Place each plantain on a chopping board and cut off the ends.
Slice lengthways, not too deep just enough to score the skin and use your hands to peel away the skin and discard.
Chop the plantain into chunks and set aside.
Fill a medium sized saucepan by ⅓, insert the steaming basket and bring the pot to a boil.
Once boiled, place the chunks of plantain ontop of the steaming basket, cover the saucepan with a lid.
Reduce the heat to medium and steam the plantain until soft and tender (this should take several minutes).
Once steamed, leave the plantain to completely cool before transferring it to a medium sized bowl.
Use an immersion stick blender or potato masher to puree the plantain.
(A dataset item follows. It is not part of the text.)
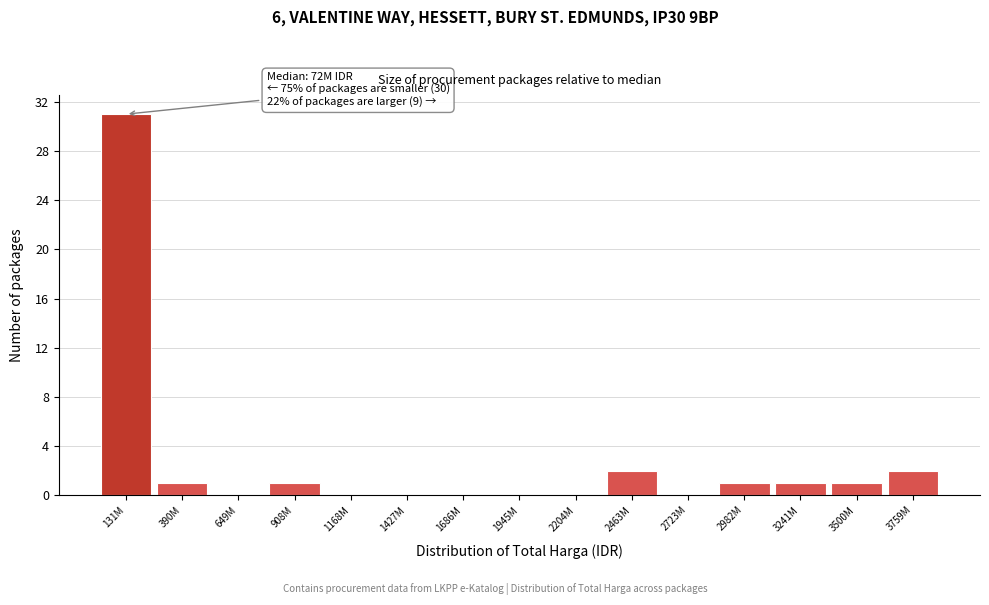

Reading right to left, extract all data points from this chart.

3759M=2	3500M=1	3241M=1	2982M=1	2723M=0	2463M=2	2204M=0	1945M=0	1686M=0	1427M=0	1168M=0	908M=1	649M=0	390M=1	131M=31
Add the nutmeg, cinnamon, ginger, vanilla extract, pink salt and raw cane sugar if you are using it.
Gradually add the flour while stirring at the same time until a smooth batter is formed. It shouldn't be too thick nor should it be too thin. If it is too thick add water, a few tablespoons at a time if needed.
Add enough oil to cover a medium sized skillet.
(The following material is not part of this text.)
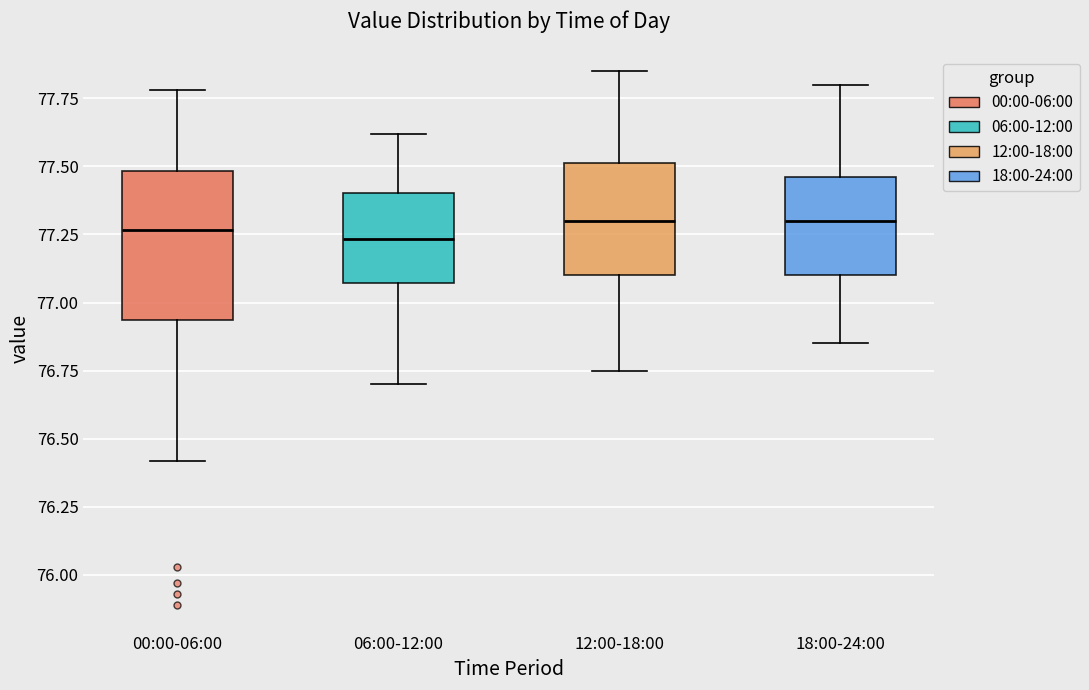

Where does the upper whisker of the box for 12:00-18:00 end on the y-axis? The values are not printed on the chart, so give them approximately, as read against the axis.

77.85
Let the oil heat through on medium heat.
Once heated, add a small amount of batter in portions (oblong shaped) about 3-4 at at a time.
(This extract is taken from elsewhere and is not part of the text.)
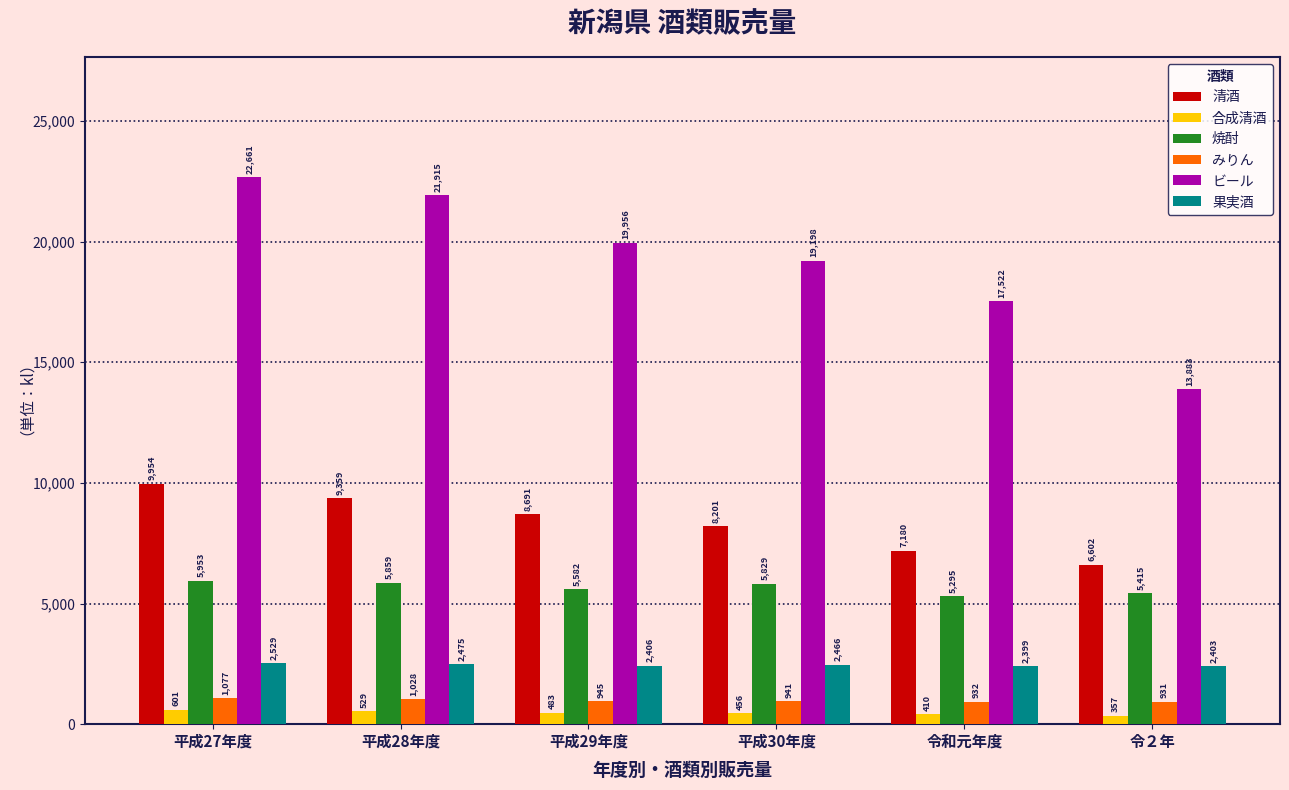

What is the sum of all 清酒 values?

49987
Fry the first side, tilt the pan and baste the top with oil as this will make it easier to flip over.
When the underside is lightly golden brown, use an egg spatula to flip the fritter over and cook the other side until brown.
Once cooked, place the fritters on a plate with kitchen towel to absorb any excess grease.
Repeat the above 2 steps with the remaining batter.